Wild River Review
- Editor: Kimberly Nagy, Joy E. Stocke
- Circulation: online
- First issue: 2006
- Website: wildriverreview.com now repurposed as an online magazine for product reviews

= Wild River Review =

Wild River Review is an online magazine that seeks to raise awareness and compassion as well as inspire engagement through the power of stories. In a climate of repeated media flashes and quick newsbyte stories, Wild River Review curates, edits and publishes essays, opinion, interviews, features, fiction and poetry focusing on underreported issues and perspectives. It published in-depth reporting, works of literature, art, visual art, reviews, interviews, and columns by and about contemporary artists, photographers, and writers.

In 2008, Utne Reader named the website one of the “great” literary magazines, and praised its international literary flavor and “exceptionally interesting interviews”.

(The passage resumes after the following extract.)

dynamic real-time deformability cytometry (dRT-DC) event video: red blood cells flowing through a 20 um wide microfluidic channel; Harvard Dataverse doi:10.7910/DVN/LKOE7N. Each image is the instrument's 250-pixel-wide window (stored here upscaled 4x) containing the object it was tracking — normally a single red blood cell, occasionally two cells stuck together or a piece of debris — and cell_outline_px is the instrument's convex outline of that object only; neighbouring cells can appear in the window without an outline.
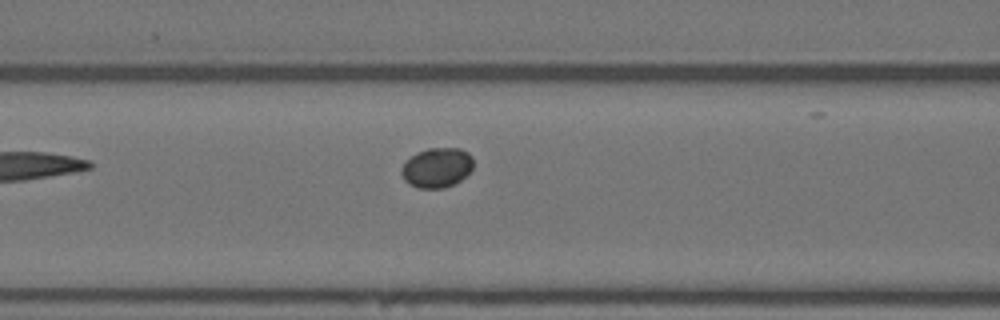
{"species": "Egyptian fruit bat (a non-hibernating species)", "species_latin": "Rousettus aegyptiacus", "temperature_condition": "warm", "stored_images_in_passage": 6, "camera_frame_rate_fps": 3000, "um_per_image_px": 0.085, "animal": {"sex": "female"}, "frame": {"image": 1, "passage_image": 6, "time_ms": 6.667, "image_size_px": [1000, 320], "cell_outline_px": [[472, 168], [460, 180], [444, 188], [420, 188], [408, 184], [404, 180], [400, 172], [404, 164], [416, 152], [428, 148], [460, 148], [468, 152], [472, 156]], "centroid_in_image_um": [37.12, 14.24], "position_along_channel_um": 129.5, "area_um2": 16.53}}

Founded in Bucks County, Pennsylvania, the magazine operated from 2006 to 2017 under the direction of founders Joy E. Stocke and Kimberly Nagy.

== Coverage of Women ==
Wild River Review sought to cover and feature strong and compassionate female leaders such as Academy-Award-winning filmmaker Pamela Tanner Boll about her documentary on the underrepresentation of women in the arts, Who Does She Think She Is. WRR also featured interviews with McArthur Genius Edwidge Danticat, as well as and Independent Filmmaker and Founder of the Webbys, Tiffany Shlain. Some other notable female leaders covered include Molecular Biologist and Novelist Sunetra Gupta, Marine Biologist, Sylvia Earle, and Tracy K. Smith, currently serving as the 52nd Poet Laureate, as well as Gioconda Belli, Nicaraguan author, novelist and poet, Natalie Goldberg, Author, Memoirist Mary Karr, Turkish novelist Elif Shafak, Gospel Singer Bertha Morgan and many others.

== Literary events and featured artists ==
The writers and editors at Wild River Review have participated in various literary events and festivals, including Quark Park and Poet's Alley (both held in Princeton, New Jersey, the PEN World Voices: Festival of International Literature and LIVE from NYPL in New York City.

== Reporting ==
The Wild River's series about Abu Ghraib prisoner torture and abuse began publication in August 2007. “The Other Side of Abu Ghraib—the Detainees’ Quest for Justice” examined the event through the lenses of lawyers Susan Burke and Shereef Akeel, torture victim testimony, the healing experiences of a yoga teacher, and was highlighted with artwork by Daniel Heyman. Wild River Review continued with its conversation with Turkish author Orhan Pamuk in an reporting on Article 301 of the Turkish penal code for insulting Turkishness. Also WRR covered artist Michael D. Fay's, and Fay and photographer Suzanne Opton's The Human Face of War, exhibited in 2007 at the James A. Michener Art Museum.

In 2009, WRR began covering LIVE from the NYPL hosted by Paul Holdengraber.

In 2011, Kimberly Nagy and Joy E. Stocke interviewed Holdengraber in The Afterlife of Conversation

Coverage of a Lindisfarne Association Symposium, founded by cultural philosopher William Irwin Thompson and held in Santa Fe, New Mexico, is collected in a section called Lindisfarne Cafe and includes profiles of Mary Catherine Bateson, Ralph Abraham, Roshi Joan Halifax, and others.

Beginning in 2012, WRR began covering environmental issues. In 2014, Joy E. Stocke and Kim Nagy covered the proposed PennEast Natural Gas Pipeline from the Marcellus Shale through the farming communities of western New Jersey in the Huffington Post - In 2015, the magazine interviewed Marine biologist Sylvia Earle on the struggle in Cabo Plum, Baja Our to save its fragile coral reef.